No Punitive Damages For Breach of Contract; Conversion of ‘Intangible’ Property = An Open Question – IL ND

Sometimes in breach of contract suits, I see clients (and attorneys, too!) let visceral considerations cloud their judgment.  They let emotions factor into a litigation equation that should purely be about “dollars and cents.”  What’s to an objective observer a simple monetary dispute, becomes a complex psychological event when a breach of contract plaintiff views the defendant’s breach as a personal affront – one calling out for revenge.  Usually though, a breaching defendant isn’t trying to make the plaintiff’s life miserable.  Instead, the defendant typically can’t meet his financial obligations under the agreement or he lets his performance lapse for purely strategic reasons. 

One way the law puts a check on emotions dominating a business dispute is by preventing plaintiffs from bootstrapping a breach of contract claim into a fraud claim.  Another way is through the firmly entrenched legal principle that punitive damages cannot be recovered for a breach of contract.

The latter rule is at play in David Mizer Enterprises, Inc. v. Nexstar Broadcasting, Inc., 2015 WL 469423 (N.D.Ill. 2015), where a business consultant sued a television broadcasting firm under various legal and equitable theories for wrongfully disclosing plaintiff’s proprietary software and business model to third parties in violation of a written licensing agreement.

The plaintiff alleged that after a three-year license period expired, defendant continued using plaintiff’s secret software and business model without permission.

The plaintiff sought over $330K in damages in its breach of contract suit and sought an award of punitive damages premised on the defendant’s bad faith.  The plaintiff also joined a conversion count based on the defendant’s unauthorized use of plaintiff’s software after the license lapsed.  Defendant moved to dismiss and to strike plaintiff’s punitive damages allegation.

Result: motion to dismiss denied; motion to strike punitive damages claim granted

Reasons:

Under Illinois law, punitive damages are generally not available for a breach of contract.  An exception to this rule applies where the contract breach amounts to an independent tort is done with “malice, wantonness or oppression.”  The court looks to a defendant’s motive for its breach in determining whether punitive damages are warranted.

The court struck the plaintiff’s punitive damages claim.  The plaintiff failed to allege malice or bad faith conduct by the defendant.  Instead, plaintiff’s allegations were consonant with a basic breach of contract action.  As a result, punitive damages weren’t warranted.

Next, the court sustained the plaintiff’s conversion claim.

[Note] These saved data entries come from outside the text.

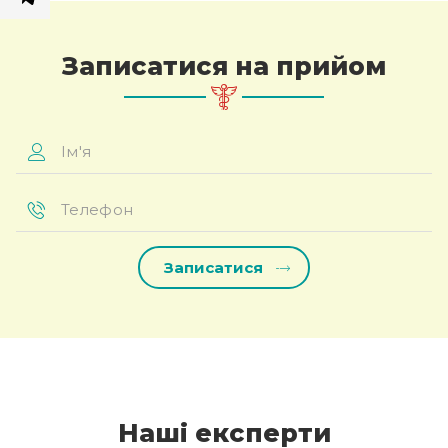
Записатися на прийом
Ім'я
*
Телефон
*
Наші експерти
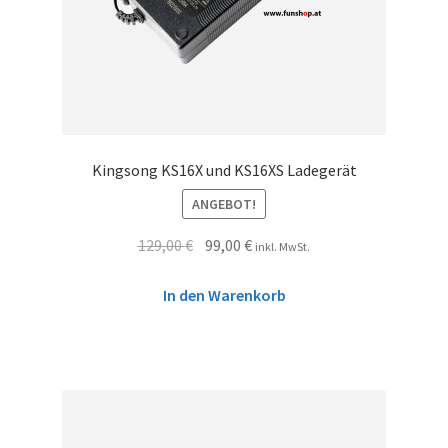
Kingsong KS16X und KS16XS Ladegerät
ANGEBOT!
129,00
€
99,00
€
inkl. MwSt.
In den Warenkorb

Under Illinois law, a conversion plaintiff must establish that he (1) has a right to certain property; (2) has an absolute and unconditional right to the immediate possession of the property; (3) made a demand for possession; and (4) the defendant wrongfully and without authorization assumed control, dominion, or ownership over the property.

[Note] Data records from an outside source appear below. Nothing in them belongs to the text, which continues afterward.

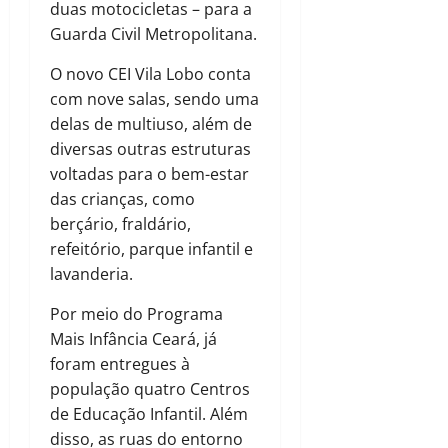
duas motocicletas – para a
Guarda Civil Metropolitana.
O novo CEI Vila Lobo conta
com nove salas, sendo uma
delas de multiuso, além de
diversas outras estruturas
voltadas para o bem-estar
das crianças, como
berçário, fraldário,
refeitório, parque infantil e
lavanderia.
Por meio do Programa
Mais Infância Ceará, já
foram entregues à
população quatro Centros
de Educação Infantil. Além
disso, as ruas do entorno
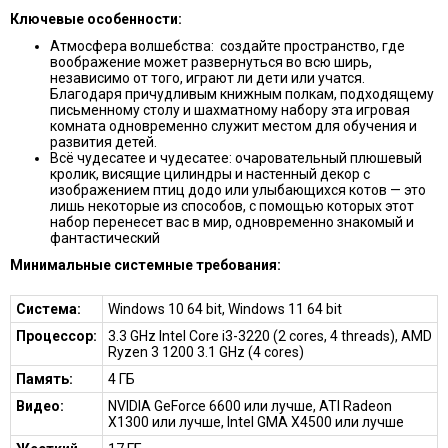
Ключевые особенности:
Атмосфера волшебства: создайте пространство, где
воображение может развернуться во всю ширь,
независимо от того, играют ли дети или учатся.
Благодаря причудливым книжным полкам, подходящему
письменному столу и шахматному набору эта игровая
комната одновременно служит местом для обучения и
развития детей.
Всё чудесатее и чудесатее: очаровательный плюшевый
кролик, висящие цилиндры и настенный декор с
изображением птиц додо или улыбающихся котов — это
лишь некоторые из способов, с помощью которых этот
набор перенесет вас в мир, одновременно знакомый и
фантастический
Минимальные системные требования:
Система:
Windows 10 64 bit, Windows 11 64 bit
Процессор:
3.3 GHz Intel Core i3-3220 (2 cores, 4 threads), AMD
Ryzen 3 1200 3.1 GHz (4 cores)
Память:
4 ГБ
Видео:
NVIDIA GeForce 6600 или лучше, ATI Radeon
X1300 или лучше, Intel GMA X4500 или лучше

Typically, conversion must involve tangible, personal property like computer hardware or a car, for example.  Whether conversion applies to intangible property is an open question with cases going each way.

The defendant argued that plaintiff was suing to recover damages based on defendant’s interference with its intangible electronic data.  Rejecting this argument, the court found that since the licensing contract specifically mentioned plaintiff’s software and related writings, the lifted property was tangible enough to underpin a conversion claim.

The court held that the plaintiff’s allegation that the defendant deprived Plaintiff of the exclusive benefit of its software and information, stated a valid conversion claim sufficient to survive a motion to dismiss.

Take-aways:

Punitive damages aren’t recoverable in breach of contract suits.  The only exception is where the plaintiff can show the defendant’s breach was done with malice: for the sole purpose of harming the plaintiff;

Whether intangible property (like computer data) can underlie a conversion action is an open question.  The more “hard” or concrete property the plaintiff can point to, the better his chances of making out a civil conversion suit.